**Extrait de page:**
▼▼▼
Nous vivons est l’histoire d’un choc, de ce moment de bascule qui oblige à reconsidérer la route.
Lydie Arickx est peintre et sculpteur. Elle prépare une grande exposition. Un jour que, les pieds dans l’eau, elle s’emploie à éliminer la jussie qui envahit des berges, son corps est comme aspiré en avant, elle tombe. Rencontres de médecins et résultats d’examen : nécessité d’une délicate opération près du cerveau.
C’est cet espace de six mois conjugué au futur incertain dont Lydie Arickx prend possession.
« Il faudrait bouger, sortir de là, peindre en courant, écrire les flots qui m’emportent, mais j’ai mis toutes mes forces dans le gouffre des heures. Il ne me reste qu’à aimer par-dessus tout. Elle est vertigineuse la vie parfois ».
Elle se tient à chaque instant toute proche de cette rafale d’émotions et de sentiments qui la traversent, la peur, l’angoisse, l’espoir, le chagrin, l’attente, la beauté, la création. Accueille le retour d’une douleur d’enfance, recueille le baume d’un rêve étrange et consolateur. Confie « Certains lorsqu’ils souffrent désirent tout assumer tout seuls, moi j’aime n’être pas grand-chose sans l’autre ». Reconnaît que « Par chance ce métier d’artiste est un apprentissage au vertige. À force de tomber, de provoquer le vide, on finit par l’apprivoiser ».
L’artiste conserve cette posture de haute voltige entre le dedans et le dehors.
Elle garde l’œil ouvert, observe la tempête, parfois du cœur même du cyclone.
▲▲▲
**Série d'exercices:**
a) Traduisez en anglais cette phrase du texte sur Nous vivons : « L’artiste conserve cette posture de haute voltige entre le dedans et le dehors. »
b) Répondez aux questions suivantes à partir du texte sur Nous vivons.
(i) Quels sont les deux métiers de Lydie Arickx ?
(ii) Quelle plante s’emploie-t-elle à éliminer lorsqu’elle tombe ?
(iii) Combien de temps dure l’espace dont elle prend possession ?
c) Reprenez le texte sur Nous vivons après sa dernière phrase et prolongez-le de quelques phrases.

**Données:**
▼▼▼
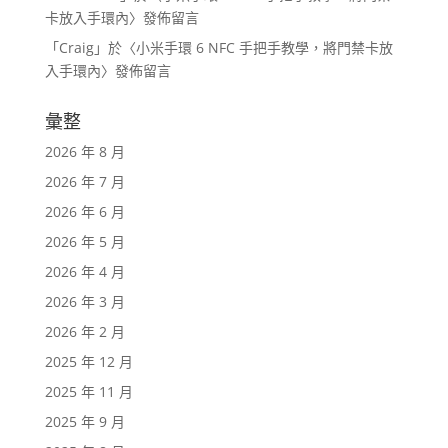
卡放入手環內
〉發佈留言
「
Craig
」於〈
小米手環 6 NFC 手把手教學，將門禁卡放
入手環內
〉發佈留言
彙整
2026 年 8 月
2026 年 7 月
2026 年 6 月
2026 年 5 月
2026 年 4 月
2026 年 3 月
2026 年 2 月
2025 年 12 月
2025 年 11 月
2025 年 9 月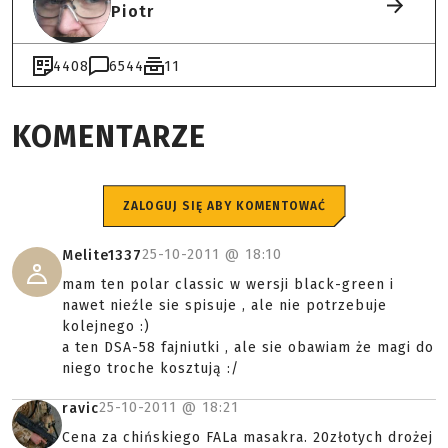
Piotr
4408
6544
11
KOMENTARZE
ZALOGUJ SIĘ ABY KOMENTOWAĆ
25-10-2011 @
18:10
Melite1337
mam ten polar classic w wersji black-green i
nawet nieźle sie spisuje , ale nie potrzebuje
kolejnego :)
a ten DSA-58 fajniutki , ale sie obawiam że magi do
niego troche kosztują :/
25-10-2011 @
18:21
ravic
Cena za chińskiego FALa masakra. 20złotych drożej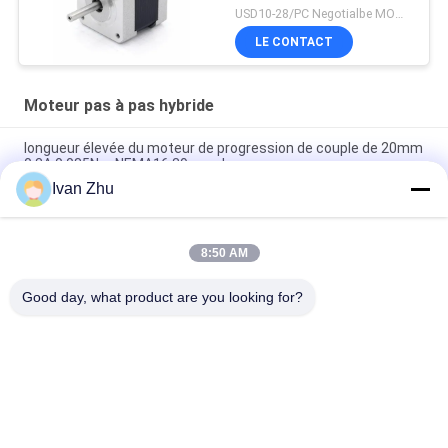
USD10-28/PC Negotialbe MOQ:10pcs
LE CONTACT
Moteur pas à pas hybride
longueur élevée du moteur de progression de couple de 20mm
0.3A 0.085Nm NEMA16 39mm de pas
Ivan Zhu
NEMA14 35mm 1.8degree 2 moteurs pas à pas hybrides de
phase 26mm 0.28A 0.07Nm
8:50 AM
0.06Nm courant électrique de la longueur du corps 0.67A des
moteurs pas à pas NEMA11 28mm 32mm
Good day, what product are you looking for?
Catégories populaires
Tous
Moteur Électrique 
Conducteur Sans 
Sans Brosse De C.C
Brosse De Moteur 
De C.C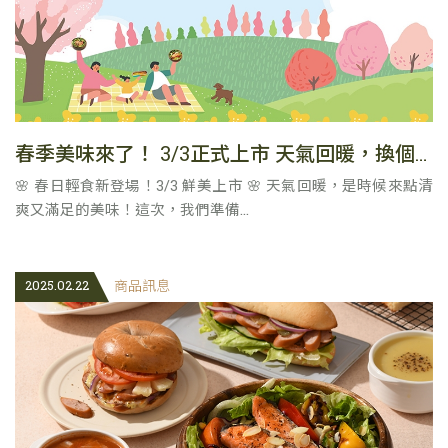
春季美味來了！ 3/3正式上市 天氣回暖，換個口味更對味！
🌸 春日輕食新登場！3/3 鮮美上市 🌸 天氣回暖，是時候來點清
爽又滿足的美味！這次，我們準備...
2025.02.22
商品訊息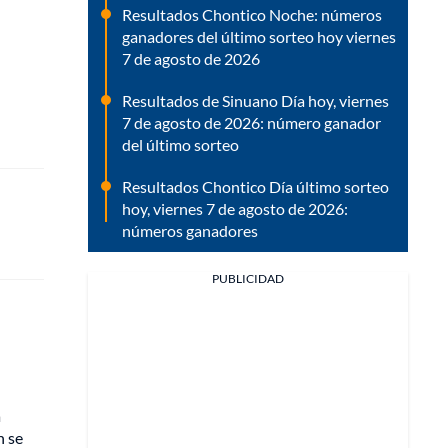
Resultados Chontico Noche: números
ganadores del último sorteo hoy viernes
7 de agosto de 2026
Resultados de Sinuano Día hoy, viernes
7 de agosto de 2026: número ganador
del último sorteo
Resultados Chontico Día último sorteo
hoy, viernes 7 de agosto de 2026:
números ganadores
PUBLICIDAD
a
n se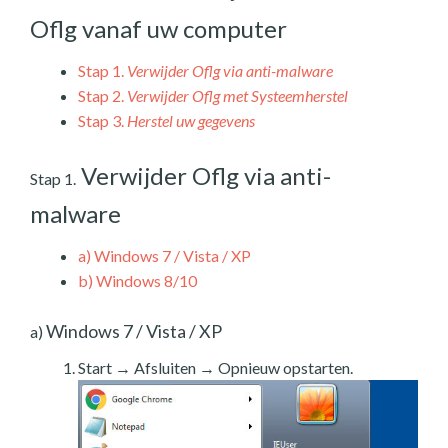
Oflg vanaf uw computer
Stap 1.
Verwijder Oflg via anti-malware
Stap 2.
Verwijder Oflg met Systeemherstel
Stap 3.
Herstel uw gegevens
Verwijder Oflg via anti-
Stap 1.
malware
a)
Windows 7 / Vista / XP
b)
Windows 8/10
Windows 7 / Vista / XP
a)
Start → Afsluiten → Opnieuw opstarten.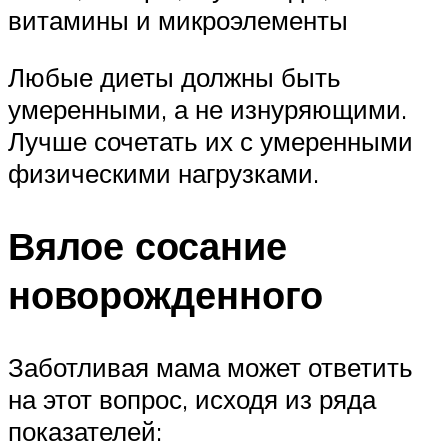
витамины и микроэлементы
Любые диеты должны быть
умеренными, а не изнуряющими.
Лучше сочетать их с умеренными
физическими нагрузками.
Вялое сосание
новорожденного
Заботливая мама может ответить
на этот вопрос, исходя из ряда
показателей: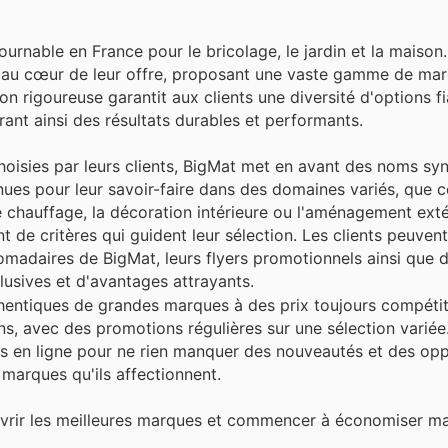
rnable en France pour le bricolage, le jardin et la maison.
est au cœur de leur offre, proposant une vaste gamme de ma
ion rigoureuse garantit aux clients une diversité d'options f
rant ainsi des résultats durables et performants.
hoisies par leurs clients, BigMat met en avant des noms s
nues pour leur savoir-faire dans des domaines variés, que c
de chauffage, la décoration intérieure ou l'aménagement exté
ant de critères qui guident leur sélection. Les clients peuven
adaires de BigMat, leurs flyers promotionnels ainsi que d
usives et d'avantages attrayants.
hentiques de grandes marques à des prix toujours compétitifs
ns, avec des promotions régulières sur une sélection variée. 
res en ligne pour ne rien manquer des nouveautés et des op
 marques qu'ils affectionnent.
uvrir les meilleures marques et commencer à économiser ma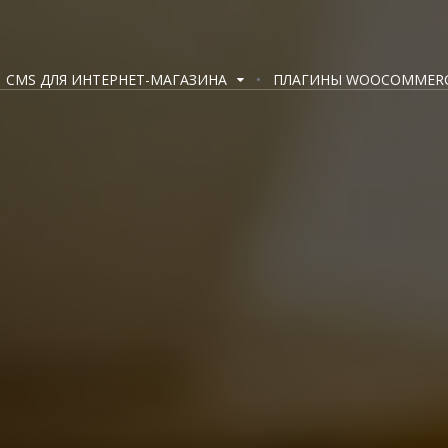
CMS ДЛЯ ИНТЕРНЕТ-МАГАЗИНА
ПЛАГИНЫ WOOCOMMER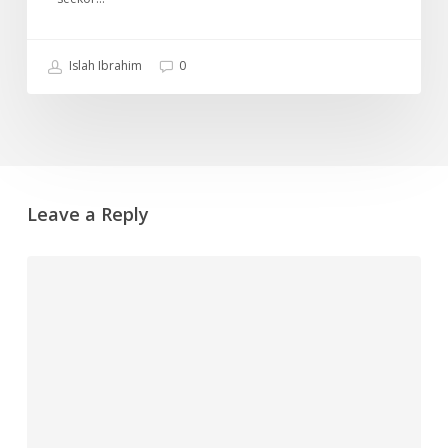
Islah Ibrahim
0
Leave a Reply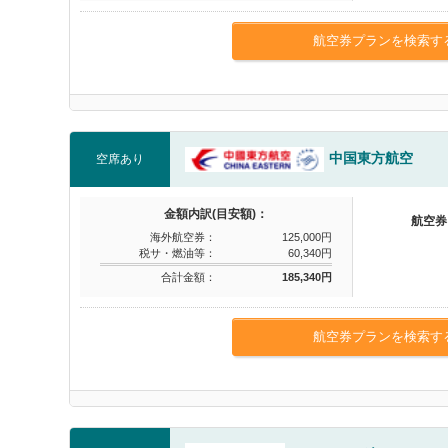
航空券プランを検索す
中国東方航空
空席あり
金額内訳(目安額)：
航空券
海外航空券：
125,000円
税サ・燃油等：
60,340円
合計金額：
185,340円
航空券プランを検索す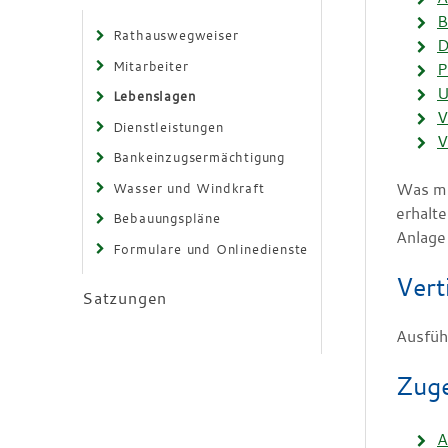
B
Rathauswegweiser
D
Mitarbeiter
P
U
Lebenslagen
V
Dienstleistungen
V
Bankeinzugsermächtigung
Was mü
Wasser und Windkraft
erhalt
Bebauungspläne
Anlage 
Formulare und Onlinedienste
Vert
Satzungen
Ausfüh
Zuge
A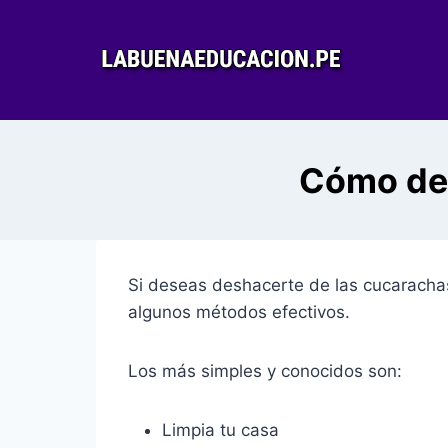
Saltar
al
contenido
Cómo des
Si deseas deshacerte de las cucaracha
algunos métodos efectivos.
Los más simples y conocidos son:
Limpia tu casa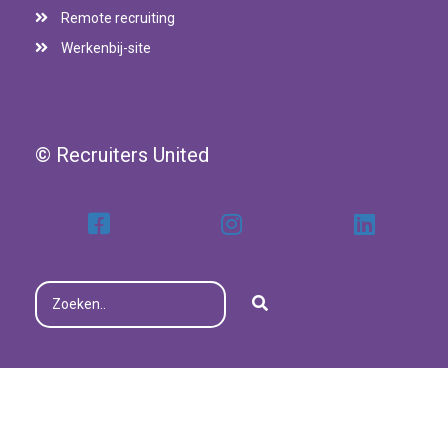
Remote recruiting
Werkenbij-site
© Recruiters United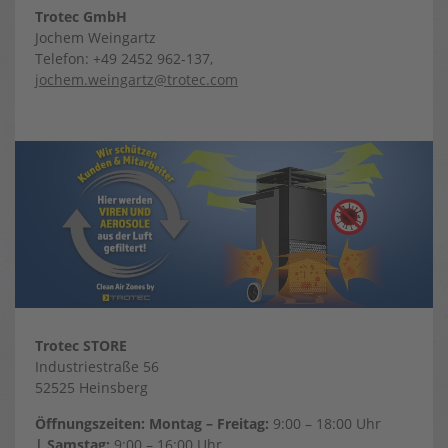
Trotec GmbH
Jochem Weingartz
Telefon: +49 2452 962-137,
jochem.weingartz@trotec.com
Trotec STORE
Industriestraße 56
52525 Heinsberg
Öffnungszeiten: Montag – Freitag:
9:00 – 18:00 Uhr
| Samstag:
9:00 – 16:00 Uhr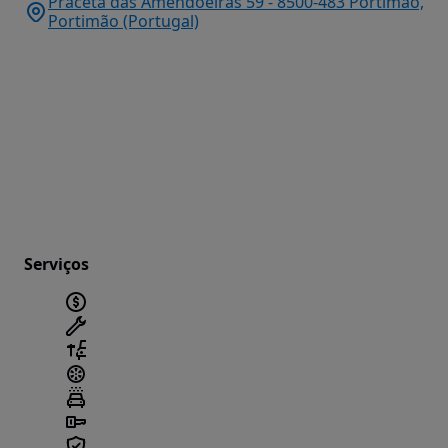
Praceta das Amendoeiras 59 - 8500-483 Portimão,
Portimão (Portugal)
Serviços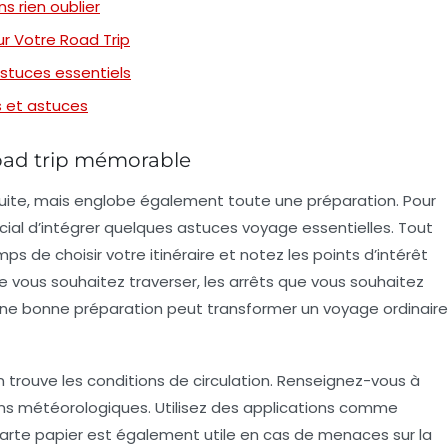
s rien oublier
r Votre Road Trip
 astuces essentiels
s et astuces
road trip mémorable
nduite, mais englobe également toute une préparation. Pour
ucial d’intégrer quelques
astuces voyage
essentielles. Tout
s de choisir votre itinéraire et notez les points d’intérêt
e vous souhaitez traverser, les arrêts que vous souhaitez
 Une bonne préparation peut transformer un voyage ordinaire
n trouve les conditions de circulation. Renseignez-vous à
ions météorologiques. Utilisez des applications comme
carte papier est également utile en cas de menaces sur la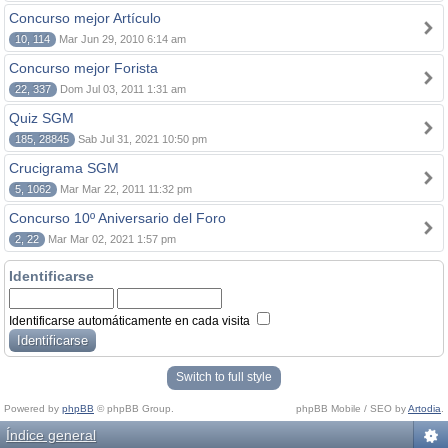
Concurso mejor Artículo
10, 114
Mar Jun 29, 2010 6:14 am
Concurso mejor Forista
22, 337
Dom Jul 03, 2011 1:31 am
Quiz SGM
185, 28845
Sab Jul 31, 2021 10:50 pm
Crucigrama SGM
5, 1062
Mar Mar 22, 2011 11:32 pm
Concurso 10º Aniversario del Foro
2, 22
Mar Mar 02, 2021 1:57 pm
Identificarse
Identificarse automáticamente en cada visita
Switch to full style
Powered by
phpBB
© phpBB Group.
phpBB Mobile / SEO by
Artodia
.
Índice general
▲▲▲
**Réponses par exercice:**
a) The artist maintains this high-wire stance between the inside and the outside.

b)
(i) Elle est peintre et sculpteur.
(ii) La jussie.
(iii) Six mois.

c)
Elle note les débordements mais ne s’y abandonne pas, se bat dans la froideur d’un milieu hospitalier pas toujours hospitalier, mais reçoit aussi la chaleur d’une écoute attentionnée.
Travaille à rester juste. À l’écoute de ses sensations, de cette vie qui se condense et s’intensifie, l’essentiel se détache : « S’aventurer à vieillir, à s’user, à se préparer à l’oubli, mais nous vivons. »
Oui, « nous » car ce passage s’écrit à deux, elle et son compagnon, elle et ses fils. Présence aimante jamais lointaine. Ce récit est aussi une histoire d’amour.
Une telle traversée réserve des surprises. L’une d’elles, pour Lydie Arickx, plasticienne, est une nouvelle posture du corps : « L’écriture m’a prise par la main et m’a accompagnée… ».
À côté des traits des dessins, de la vibration des couleurs, les mots soutiennent avec leurs sonorités, leurs capacités propres de délivrer, de faire image.
Pari réussi que ce partage de l’intensité d’un vertige.